When we give consumers more choice and, hence, control, are we really giving them what they want?
Conversations regarding the plethora of choice that people have today in terms of their media consumption is now a mainstay of marketing conferences and a given when planning advertising. So much so, it’s practically cliché to say that the modern consumer lives in a world rich with options, from what kinds of products to chose, to where they get their news and when they watch programming.
This unmooring of media from time and place is the next biggest thing happening to the consumption, impact and practice of media since the dawning of the commercial internet itself.
For the first online users with phone-cradle modems, or plodding through Prodigy’s walled garden on a 2,400 baud-rate modem, it might be hard to imagine how this is going to influence what I like to call the “always on” generation, but it should be among the primary concerns of marketers, advertisers, agencies and media companies alike when considering the architecture of media’s future.
PDAs, mobile phones, DVRs, laptops and PSPs are just the beginning. Think about a time when people will have inexpensive, high-resolution digital paper, to which can be downloaded regular updates of the day’s news by walking past (or through) a wireless network, with users setting up an auto-pay for a per-usage charge. Or have portable, expandable compact viewing screens on which to view programming on a whim.

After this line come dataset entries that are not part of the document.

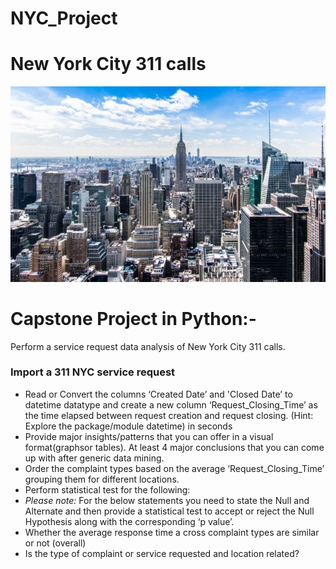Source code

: # NYC_Project
# New York City 311 calls
![alt-text](https://github.com/nikhil2020/NYC_Project/blob/master/New_York_Calls_311.jpg)

# Capstone Project in Python:-
Perform a service request data analysis of New York City 311 calls.
### Import a 311 NYC service request
- Read or Convert the columns ‘Created Date’ and 'Closed Date’ to datetime datatype and create a new column ‘Request_Closing_Time’ as the time elapsed between request creation and request closing. (Hint: Explore the package/module datetime) in seconds
- Provide major insights/patterns that you can offer in a visual format(graphsor tables). At least 4 major conclusions that you can come up with after generic data mining.
- Order the complaint types based on the average ‘Request_Closing_Time’ grouping them for different locations.
- Perform statistical test for the following:
- *Please note:* For the below statements you need to state the Null and Alternate and then provide a statistical test to accept or reject the Null Hypothesis along with the corresponding ‘p value’.
- Whether the average response time a cross complaint types are similar or not (overall)
- Is the type of complaint or service requested and location related?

The sociological implications are uncertain and tend towards both the utopian and the dystopian. For example, there may be democratized content and Thomas Friedman’s “flat world” of collaboration on the one hand and the replacement of practiced knowledge with information-by-reflex and actions borne without deliberation and a sense of consequence on the other.
What is certain now is that all of this lends itself towards more and more personalization of the products and media we consume.